Mais les Belges ne sont qu’un alibi, un « prétexte à une méditation plus ample… » nous dit BHL. La véritable haine de Baudelaire est contre la France : « Il pense à Bruxelles, à Paris. Une fois de plus, il se demande ce qu’il fait ici, dans cette ville odieuse, quand c’est là-bas… que se jouent sa gloire, sa fortune ». Baudelaire s’attaque à ce qu’il a sous la main, à ce peuple en qui il ne voit que la caricature des Français qu’il hait plus encore : « Je rêve de trouver un mot qui me mette à dos le genre humain tout entier »…

Un père curé. Ceci explique cela ?

Avec BHL le roman élargit son champ. Les Derniers jours de Charles Baudelaire se veut un roman ambitieux qui intègre des domaines aussi divers que l’histoire, la philosophie, la biographie, l’essai et même la psychologie. Il a fallu attendre BHL pour s’intéresser au père de Baudelaire et voir dans cette paternité exceptionnelle et étrange (il était le fils d’un prêtre défroqué), l’explication possible de certaines facettes de sa personnalité et de son caractère. « Si j’existe, je suis le fruit du péché ». Un petit Charles Baudelaire venu à la place de la sainteté !

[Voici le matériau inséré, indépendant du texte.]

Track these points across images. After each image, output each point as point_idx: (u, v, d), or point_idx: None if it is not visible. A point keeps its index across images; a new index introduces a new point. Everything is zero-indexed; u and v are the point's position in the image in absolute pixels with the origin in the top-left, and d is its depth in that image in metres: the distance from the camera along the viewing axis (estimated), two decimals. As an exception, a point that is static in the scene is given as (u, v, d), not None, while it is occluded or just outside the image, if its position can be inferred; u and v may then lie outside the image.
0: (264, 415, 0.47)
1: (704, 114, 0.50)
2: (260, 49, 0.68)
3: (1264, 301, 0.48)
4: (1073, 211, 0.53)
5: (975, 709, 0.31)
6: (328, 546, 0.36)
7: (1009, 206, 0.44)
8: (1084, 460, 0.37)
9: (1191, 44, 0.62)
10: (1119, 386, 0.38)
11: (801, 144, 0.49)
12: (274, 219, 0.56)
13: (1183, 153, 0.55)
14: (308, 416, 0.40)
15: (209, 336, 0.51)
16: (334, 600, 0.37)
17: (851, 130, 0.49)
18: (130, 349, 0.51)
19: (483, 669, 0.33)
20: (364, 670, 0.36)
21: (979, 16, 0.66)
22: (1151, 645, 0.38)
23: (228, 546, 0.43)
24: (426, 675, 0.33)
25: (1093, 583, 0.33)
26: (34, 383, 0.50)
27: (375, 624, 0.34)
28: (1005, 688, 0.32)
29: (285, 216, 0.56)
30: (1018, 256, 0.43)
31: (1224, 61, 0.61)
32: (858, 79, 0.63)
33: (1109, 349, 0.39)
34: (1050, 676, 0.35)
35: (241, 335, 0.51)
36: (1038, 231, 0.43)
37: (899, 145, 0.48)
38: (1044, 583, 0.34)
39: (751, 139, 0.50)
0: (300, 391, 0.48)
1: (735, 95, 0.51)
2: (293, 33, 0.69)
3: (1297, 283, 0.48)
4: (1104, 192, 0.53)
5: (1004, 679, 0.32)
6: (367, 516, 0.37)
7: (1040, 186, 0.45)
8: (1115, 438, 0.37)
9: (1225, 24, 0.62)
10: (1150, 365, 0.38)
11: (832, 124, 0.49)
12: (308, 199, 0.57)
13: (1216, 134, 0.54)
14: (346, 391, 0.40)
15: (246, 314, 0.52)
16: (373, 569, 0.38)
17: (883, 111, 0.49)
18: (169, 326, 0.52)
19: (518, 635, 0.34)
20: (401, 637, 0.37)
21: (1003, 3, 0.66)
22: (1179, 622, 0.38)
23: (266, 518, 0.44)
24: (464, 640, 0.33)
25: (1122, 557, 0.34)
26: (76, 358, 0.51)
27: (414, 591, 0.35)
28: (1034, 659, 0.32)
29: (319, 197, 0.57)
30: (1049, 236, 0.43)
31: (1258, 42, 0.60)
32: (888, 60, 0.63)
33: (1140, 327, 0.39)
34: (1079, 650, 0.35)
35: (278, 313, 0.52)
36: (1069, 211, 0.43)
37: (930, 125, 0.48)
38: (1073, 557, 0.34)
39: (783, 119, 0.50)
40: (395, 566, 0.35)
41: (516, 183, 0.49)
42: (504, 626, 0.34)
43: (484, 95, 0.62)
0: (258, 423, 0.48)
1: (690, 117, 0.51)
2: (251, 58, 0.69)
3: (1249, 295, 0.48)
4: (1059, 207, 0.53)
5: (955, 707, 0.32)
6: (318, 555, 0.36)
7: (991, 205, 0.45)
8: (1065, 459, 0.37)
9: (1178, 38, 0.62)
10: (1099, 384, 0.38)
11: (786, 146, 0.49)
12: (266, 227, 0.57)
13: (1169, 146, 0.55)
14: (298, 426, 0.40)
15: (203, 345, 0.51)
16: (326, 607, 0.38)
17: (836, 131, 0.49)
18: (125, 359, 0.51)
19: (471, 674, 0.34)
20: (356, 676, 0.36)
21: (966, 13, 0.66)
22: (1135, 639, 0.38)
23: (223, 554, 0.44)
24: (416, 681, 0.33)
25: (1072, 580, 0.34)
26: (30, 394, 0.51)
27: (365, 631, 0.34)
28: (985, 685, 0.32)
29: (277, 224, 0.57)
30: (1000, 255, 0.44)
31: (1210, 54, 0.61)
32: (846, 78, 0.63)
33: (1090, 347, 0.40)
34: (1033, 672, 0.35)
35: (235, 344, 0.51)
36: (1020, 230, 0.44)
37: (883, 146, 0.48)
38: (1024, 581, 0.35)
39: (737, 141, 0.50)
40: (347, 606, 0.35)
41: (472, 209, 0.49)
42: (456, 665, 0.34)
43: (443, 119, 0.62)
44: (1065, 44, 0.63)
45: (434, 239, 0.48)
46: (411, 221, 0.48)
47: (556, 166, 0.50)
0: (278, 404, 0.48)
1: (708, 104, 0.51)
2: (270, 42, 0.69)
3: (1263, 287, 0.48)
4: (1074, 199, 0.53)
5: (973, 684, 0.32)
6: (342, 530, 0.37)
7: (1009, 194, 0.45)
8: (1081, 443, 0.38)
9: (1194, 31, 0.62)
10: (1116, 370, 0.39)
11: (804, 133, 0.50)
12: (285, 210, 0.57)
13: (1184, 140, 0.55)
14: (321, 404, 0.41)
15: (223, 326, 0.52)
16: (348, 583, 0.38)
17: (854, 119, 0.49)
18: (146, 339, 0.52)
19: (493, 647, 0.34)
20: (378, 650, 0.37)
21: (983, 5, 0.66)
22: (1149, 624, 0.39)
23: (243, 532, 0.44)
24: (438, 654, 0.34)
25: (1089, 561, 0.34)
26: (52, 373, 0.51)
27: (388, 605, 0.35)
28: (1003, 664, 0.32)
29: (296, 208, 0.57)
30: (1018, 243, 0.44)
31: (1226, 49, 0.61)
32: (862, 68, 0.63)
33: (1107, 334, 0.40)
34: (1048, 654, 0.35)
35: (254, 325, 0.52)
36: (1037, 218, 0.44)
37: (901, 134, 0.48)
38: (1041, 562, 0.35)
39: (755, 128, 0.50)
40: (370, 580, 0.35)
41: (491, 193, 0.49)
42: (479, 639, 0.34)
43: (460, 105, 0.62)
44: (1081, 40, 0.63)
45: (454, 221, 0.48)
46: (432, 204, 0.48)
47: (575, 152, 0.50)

Les Derniers jours de Charles Baudelaire est loin d’être un livre misérabiliste sur la déchéance morale et physique de l’un des plus prestigieux poètes de tous les temps. Il se veut une invitation au voyage baudelairien, une approche affectueuse d’un personnage hors du commun, rejeté par son époque, que Bernard-Henri Lévy peint sous un autre jour, séparant comme seuls les grands critiques et les grands écrivains peuvent le faire, l’Homme et l’Œuvre : « Charles Baudelaire n’étant plus que le nom de la tête qui a conçu, et de la main qui a tracé, ce livre singulier qui s’appelle Les Fleurs du Mal… » ou mieux encore : « il y a un livre, Les Fleurs du Mal, qui est l’auteur d’un homme, Charles Baudelaire ».

Pour semer la confusion

À tous ceux qui n’arrivent pas à suivre le cheminement du romancier philosophe, à tous ceux qui restent sur leur faim après Le Diable en tête, à tous ceux qui auraient préféré lire un essai à la place d’un roman, à tous ceux qui ne voient que rupture et discontinuité entre ses deux romans, je suggère encore : intervertissez l’espace d’un instant les titres des deux livres et constatez que Le Diable en tête aurait très bien pu s’intituler Les Derniers jours de B. C. (héros du Diable en tête et inverse des initiales de Charles Baudelaire) et vice-versa. Avouez qu’il y a de quoi vous troubler ! « Tous les écrivains, me précise BHL, ont un livre recteur. Pour certains, c’est le premier. Pour d’autres, le dernier. Pour tous, c’est le livre magique et majeur autour duquel ils rôdent depuis qu’ils ont commencé à écrire. Ce livre qui, même s’il est invisible, occulte ou impossible, même si l’on meurt parfois sans avoir eu le temps de l’écrire, était la source vraie de tout ce qu’on publiait ». Ceci explique aussi cela.